━━ TEXTO DE LA PÁGINA ━━

La tercera ola ha empezado hace escasos meses, tras la investidura de Pedro Sánchez y ayudada por el caldo de cultivo que los partidos de la derecha en su conjunto y sus medios de comunicación afines han sembrado durante los dos últimos años en los que Sánchez ha ejercido de presidente del Gobierno.
Para entender cómo hemos llegado hasta este momento hay que retrotraerse, precisamente, a la llegada de Sánchez al poder en el año 2018. A través de una moción de censura que desaloja a Mariano Rajoy de la Moncloa tras la sentencia del caso Gürtel y apoyada por Unidas Podemos y los partidos nacionalistas e independentistas, los socialistas volvían al poder tras casi siete años en la oposición. En ese momento, en Ciudadanos veían como los sondeos electorales les mostraban con serias opciones ganadoras. La moción de censura desbarataró su estrategia, la cual a partir de entonces estuvo condicionada por la competición con el PP por liderar el espacio de la derecha, dejando atrás cualquier atisbo de jugar un papel central y moderado entre ambos bloques.

━━━

● TUS INSTRUCCIONES:
Contesta estas preguntas sobre el texto de arriba, una por línea:
1. ¿Cuándo empezó la tercera ola?
2. ¿En qué año llegó Sánchez al poder?
3. ¿Cuánto tiempo llevaban los socialistas en la oposición antes de volver al poder?

━━ DATOS PARA REVISAR ━━

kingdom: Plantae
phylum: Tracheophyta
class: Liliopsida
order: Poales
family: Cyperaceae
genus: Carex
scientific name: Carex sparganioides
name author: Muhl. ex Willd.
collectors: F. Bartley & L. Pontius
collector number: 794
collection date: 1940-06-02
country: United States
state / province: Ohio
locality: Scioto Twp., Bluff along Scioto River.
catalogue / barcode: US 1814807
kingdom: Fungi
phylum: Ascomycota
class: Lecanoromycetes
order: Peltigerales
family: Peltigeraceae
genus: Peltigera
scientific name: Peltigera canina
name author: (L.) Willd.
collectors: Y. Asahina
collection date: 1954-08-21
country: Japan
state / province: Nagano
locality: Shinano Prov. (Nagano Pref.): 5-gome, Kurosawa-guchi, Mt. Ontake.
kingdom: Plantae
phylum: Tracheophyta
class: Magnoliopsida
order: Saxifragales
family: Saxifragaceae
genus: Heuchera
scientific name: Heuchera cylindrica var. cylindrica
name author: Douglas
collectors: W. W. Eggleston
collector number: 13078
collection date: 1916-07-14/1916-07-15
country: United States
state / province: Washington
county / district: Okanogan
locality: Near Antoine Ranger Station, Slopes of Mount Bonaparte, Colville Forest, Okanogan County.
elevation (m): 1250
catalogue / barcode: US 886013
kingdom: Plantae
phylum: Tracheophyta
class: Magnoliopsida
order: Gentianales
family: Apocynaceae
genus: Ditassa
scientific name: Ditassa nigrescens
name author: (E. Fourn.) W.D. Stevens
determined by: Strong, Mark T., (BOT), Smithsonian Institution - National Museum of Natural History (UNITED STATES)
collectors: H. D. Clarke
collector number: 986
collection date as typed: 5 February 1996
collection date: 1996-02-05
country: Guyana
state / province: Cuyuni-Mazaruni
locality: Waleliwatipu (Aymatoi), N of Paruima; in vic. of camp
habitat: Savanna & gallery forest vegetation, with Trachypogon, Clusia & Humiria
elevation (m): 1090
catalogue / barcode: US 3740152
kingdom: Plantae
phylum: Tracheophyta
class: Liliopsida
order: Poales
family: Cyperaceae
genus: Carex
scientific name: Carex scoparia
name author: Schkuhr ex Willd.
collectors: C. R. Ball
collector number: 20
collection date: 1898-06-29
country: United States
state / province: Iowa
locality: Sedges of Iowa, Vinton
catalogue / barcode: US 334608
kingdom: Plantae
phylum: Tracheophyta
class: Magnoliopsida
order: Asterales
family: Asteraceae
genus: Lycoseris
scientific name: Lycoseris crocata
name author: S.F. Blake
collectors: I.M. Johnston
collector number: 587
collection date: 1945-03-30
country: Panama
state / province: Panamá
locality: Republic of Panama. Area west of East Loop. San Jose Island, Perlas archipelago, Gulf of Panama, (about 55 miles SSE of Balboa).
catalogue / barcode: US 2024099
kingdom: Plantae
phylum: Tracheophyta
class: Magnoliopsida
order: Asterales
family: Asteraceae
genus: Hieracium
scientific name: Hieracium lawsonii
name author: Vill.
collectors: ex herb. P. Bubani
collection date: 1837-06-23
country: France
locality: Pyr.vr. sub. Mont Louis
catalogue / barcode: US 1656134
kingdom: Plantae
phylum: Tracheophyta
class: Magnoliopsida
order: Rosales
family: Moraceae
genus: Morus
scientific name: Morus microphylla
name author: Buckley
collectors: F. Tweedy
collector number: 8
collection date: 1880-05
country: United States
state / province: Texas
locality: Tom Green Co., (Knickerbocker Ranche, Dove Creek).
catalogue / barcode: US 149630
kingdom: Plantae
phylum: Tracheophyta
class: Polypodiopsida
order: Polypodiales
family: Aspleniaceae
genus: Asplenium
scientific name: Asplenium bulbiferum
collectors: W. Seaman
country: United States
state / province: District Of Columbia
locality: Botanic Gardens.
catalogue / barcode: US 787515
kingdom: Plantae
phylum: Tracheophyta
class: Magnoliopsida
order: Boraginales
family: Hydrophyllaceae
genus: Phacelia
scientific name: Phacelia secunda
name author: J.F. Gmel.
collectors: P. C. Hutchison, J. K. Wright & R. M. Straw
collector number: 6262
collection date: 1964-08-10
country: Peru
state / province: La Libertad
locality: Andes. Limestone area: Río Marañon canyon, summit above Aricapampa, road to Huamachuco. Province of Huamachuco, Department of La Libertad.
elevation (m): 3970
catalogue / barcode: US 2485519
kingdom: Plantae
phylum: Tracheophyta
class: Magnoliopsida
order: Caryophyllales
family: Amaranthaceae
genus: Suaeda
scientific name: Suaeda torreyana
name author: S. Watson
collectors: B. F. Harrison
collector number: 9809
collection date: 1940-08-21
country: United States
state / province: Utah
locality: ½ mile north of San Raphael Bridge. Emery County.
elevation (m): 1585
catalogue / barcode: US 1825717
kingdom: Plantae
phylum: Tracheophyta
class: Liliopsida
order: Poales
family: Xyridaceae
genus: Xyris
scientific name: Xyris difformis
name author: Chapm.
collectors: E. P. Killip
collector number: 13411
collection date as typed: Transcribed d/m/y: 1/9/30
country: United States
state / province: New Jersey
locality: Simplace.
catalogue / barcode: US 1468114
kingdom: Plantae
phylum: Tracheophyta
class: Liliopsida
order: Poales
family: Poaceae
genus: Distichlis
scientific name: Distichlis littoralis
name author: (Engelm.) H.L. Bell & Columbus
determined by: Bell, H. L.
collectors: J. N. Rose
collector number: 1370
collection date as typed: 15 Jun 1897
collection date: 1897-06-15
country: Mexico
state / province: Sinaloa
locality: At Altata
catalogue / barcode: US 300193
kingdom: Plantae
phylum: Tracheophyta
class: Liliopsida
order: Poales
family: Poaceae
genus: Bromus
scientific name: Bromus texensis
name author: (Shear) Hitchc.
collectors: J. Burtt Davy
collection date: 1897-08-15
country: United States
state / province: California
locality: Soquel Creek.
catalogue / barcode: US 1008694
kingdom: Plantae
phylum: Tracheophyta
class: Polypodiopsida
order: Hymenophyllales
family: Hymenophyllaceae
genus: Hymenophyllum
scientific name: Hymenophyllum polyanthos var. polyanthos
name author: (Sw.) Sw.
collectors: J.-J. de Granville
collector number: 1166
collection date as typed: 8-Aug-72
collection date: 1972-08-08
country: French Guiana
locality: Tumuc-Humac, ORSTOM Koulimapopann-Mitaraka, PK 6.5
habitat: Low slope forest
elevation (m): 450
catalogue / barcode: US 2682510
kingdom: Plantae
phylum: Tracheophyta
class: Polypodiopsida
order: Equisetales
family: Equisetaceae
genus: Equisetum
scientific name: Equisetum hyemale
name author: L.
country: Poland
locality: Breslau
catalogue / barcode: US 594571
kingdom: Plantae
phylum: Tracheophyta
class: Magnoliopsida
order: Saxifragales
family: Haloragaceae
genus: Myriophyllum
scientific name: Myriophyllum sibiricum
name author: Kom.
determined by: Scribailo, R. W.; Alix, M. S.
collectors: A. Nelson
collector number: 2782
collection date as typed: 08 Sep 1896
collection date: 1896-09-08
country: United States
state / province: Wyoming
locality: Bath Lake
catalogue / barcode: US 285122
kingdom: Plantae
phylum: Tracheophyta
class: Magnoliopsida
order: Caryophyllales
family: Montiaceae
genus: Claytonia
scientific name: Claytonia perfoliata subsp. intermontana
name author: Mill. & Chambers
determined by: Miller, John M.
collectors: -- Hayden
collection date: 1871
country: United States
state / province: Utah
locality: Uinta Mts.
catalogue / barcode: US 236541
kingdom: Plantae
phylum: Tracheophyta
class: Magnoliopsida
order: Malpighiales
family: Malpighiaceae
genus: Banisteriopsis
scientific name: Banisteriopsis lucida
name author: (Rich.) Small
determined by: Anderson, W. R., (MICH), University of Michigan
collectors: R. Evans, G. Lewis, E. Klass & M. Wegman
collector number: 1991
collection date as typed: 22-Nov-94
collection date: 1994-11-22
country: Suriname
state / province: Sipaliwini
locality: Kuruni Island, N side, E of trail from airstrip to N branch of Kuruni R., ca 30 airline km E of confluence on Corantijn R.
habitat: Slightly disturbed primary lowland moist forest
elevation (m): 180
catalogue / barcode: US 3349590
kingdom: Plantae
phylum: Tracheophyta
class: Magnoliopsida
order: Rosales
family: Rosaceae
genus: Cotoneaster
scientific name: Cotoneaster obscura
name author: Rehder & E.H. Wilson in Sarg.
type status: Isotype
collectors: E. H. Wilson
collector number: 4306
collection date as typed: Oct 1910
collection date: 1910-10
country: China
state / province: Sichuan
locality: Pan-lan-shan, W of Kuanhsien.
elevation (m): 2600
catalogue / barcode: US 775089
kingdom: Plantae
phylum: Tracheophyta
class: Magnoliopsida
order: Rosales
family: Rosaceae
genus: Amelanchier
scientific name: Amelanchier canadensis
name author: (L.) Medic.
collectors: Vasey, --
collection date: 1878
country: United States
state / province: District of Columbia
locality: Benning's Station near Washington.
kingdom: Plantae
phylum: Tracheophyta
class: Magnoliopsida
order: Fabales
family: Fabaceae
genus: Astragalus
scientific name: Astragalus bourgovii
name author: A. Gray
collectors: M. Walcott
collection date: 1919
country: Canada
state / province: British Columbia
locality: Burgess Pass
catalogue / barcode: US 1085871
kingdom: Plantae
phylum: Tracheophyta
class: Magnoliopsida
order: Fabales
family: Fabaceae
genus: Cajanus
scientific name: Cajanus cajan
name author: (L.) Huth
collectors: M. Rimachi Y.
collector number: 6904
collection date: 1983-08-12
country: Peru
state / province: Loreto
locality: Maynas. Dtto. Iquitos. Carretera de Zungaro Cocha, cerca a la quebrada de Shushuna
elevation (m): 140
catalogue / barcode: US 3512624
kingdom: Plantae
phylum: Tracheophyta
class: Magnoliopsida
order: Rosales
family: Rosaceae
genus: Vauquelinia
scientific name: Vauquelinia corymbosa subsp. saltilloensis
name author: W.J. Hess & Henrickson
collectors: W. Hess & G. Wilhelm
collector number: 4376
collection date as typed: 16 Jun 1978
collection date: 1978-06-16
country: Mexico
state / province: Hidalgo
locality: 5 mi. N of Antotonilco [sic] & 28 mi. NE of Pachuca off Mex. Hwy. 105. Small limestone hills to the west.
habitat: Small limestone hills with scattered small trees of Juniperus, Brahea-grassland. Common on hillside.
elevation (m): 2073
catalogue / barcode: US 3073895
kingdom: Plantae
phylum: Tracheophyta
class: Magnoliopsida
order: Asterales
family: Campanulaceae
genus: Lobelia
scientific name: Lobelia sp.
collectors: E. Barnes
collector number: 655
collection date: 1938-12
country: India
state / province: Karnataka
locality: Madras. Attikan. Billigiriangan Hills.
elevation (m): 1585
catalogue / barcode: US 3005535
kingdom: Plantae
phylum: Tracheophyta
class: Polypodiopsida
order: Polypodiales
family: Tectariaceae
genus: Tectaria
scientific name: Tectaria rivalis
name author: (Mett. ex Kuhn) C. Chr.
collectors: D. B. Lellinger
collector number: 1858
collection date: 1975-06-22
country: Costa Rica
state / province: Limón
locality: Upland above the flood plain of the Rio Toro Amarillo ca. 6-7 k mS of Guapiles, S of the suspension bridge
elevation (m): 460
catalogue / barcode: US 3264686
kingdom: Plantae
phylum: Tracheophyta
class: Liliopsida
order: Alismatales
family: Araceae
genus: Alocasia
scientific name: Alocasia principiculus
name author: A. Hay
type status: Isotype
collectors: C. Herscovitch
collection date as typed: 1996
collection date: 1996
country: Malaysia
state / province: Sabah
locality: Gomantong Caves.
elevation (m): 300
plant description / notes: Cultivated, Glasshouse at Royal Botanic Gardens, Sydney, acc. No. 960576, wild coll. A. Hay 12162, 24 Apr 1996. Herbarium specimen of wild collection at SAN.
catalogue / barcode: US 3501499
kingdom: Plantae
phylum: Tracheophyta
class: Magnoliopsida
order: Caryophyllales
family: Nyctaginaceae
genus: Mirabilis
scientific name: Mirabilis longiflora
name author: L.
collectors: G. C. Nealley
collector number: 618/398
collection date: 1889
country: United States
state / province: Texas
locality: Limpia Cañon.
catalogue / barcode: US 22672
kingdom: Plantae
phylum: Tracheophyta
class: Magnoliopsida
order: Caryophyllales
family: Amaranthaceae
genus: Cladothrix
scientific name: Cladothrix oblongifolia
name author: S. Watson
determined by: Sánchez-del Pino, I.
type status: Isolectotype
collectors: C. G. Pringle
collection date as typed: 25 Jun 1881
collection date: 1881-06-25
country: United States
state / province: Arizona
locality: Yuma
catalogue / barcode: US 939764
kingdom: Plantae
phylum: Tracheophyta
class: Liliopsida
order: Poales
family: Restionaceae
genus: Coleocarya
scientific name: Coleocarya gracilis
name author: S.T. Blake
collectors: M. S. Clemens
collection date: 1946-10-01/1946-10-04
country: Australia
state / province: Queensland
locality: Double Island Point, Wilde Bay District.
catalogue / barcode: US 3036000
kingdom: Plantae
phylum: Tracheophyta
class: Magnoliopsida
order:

━━━

● RESPUESTA:
1. Hace escasos meses, tras la investidura de Pedro Sánchez.
2. En 2018.
3. Casi siete años.